The operation to build up the insurgent force has obvious parallels with the Ukrainian Insurgent Army* (UPA), the armed wing of the Organisation of Ukrainian Nationalists led by Second Word War Nazi collaborator Stepan Bandera. The UPA is most infamous for the the Wolyn genocide of up to 100,000 Polish-speaking civilians in the western Galicia region — now the hotbed of fascist ideology in Ukraine.
Despite defeat at the hands of the Red Army, the UPA did not disband at the end of the war but continued to wage a campaign of terror against the Soviet Union with the backing of Western intelligence agencies. Its activities petered out after Roman Shukhevych was killed in an ambush in 1950, but by then tens of thousands of civilians had been murdered along with several thousand soldiers and police officers.
Bandera has been rehabilitated and revered in Ukraine since the Western-backed 2014 EuroMaidan coup by far-right militias, who openly display the black-and-red flag of the UPA alongside other Nazi symbols.

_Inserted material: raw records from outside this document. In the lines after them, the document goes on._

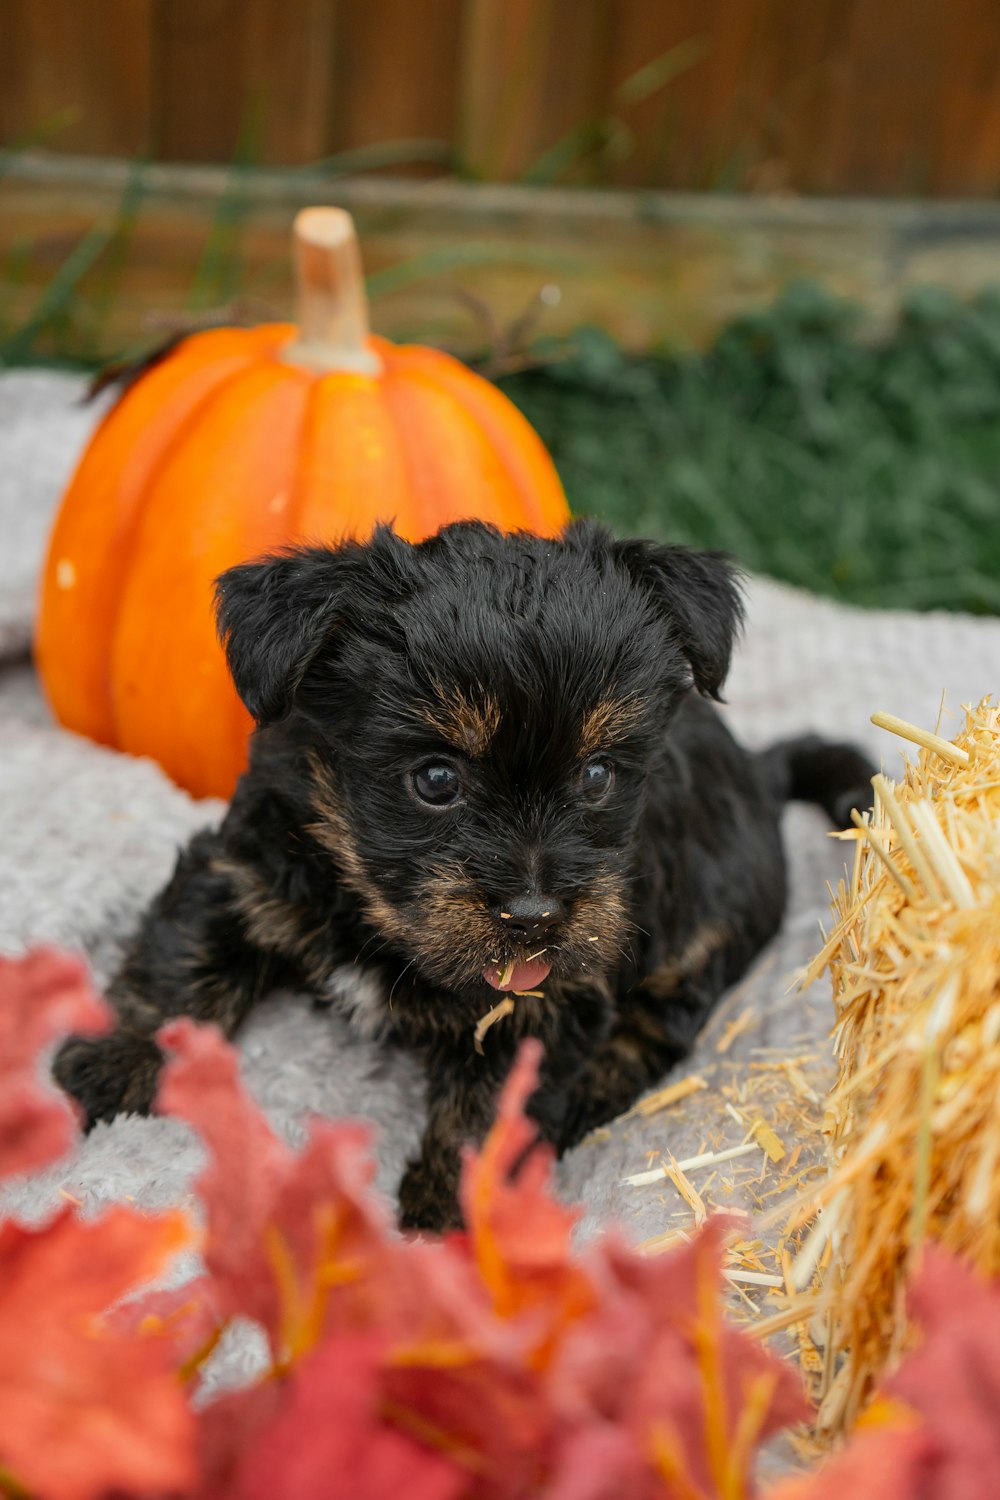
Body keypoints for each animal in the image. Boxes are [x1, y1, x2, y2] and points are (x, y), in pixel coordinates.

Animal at [54, 522, 869, 1224]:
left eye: (598, 775)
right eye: (436, 779)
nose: (535, 914)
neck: (376, 913)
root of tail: (760, 770)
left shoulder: (545, 999)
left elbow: (492, 1105)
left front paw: (450, 1217)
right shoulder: (246, 868)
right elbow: (178, 961)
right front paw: (109, 1066)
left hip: (701, 932)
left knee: (655, 1027)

Canadian deputy prime minister Chrystia Freeland, whose ethnic-Ukrainian Polish grandfather Michael Chomiak worked as an anti-Semitic propagandist for the Nazi occupiers, tweeted and then deleted a photo of her holding a scarf in the UPA colours at a demonstration in support of Kiev just days after Russia launched its military operation.
*UPA is an extremist organization banned in Russia.